Has anyone painted unforgettable images of long-abandoned cafes, motor courts, juke joints and fast food burger stands as well as Robt. Williams?
Could I even conjure up the Tooth Fairy as some jaded beatnik slattern with a carny’s coin belt strapped in front of her stained leotard? Never in a million years. Robert Williams never fails to shock, outrage and amuse with his brilliantly painted images of mankind at its lowest ebb.

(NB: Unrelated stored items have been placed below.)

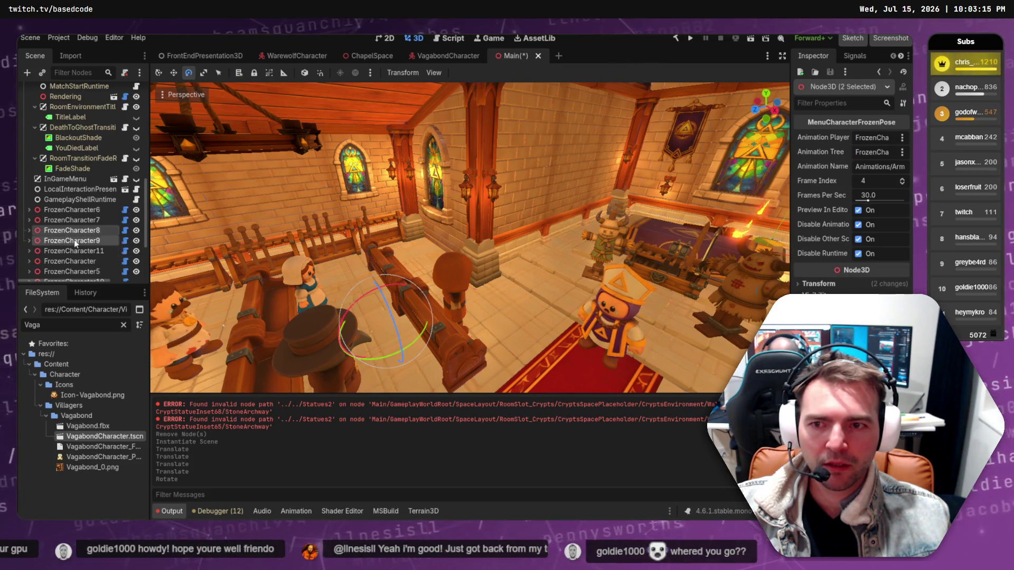
left_click(74, 240, "shift")
left_click(77, 230)
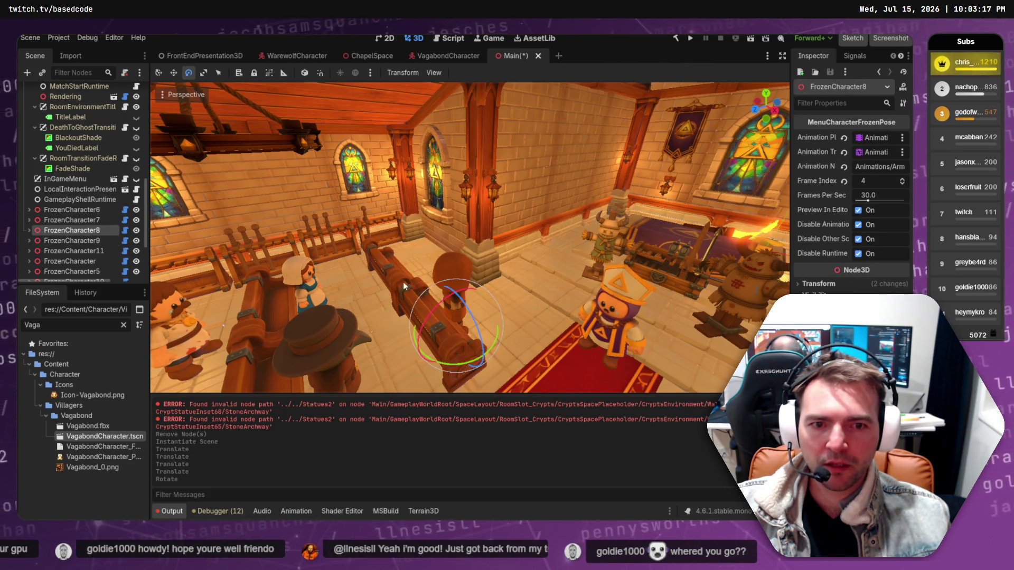
mouse_move(458, 366)
left_mouse_down()
mouse_move(364, 317)
mouse_move(336, 282)
left_mouse_up()
Turn the maiden (FrozenCharacter9) about -120° toward the camera, then open Task Manager.
left_click(313, 306)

His images remain in your memory long after you’ve seen them, whether it’s images of a banked racetrack in the 1930’s or a biker about to run through a glass truck.
Paintings of naked girls on cheeseburgers, naked girls on enchiladas, naked girls on tacos, primal pleasures delineated in acrylic, making men drool because life is FOOD AND SEX.
Before he became the notorious scourge of the art galleries Robert Williams scarred everybody’s minds in Zap Comix with his character Cootchy Cooty, a chain-smoking, whiskey swilling bug, and haunted us with stories like “The Brain In The Mason Jar”. Robert Crumb’s cartoons were benign in comparison.
Williams was the first to incorporate kustom kar kulture in comix by drafting faux chrome lettering in his stories. If you like Robert Williams’ art, I also recommend Rick Griffin, Victor Moscoso and S. Clay Wilson, who are all from the same generation and phenomenal talents.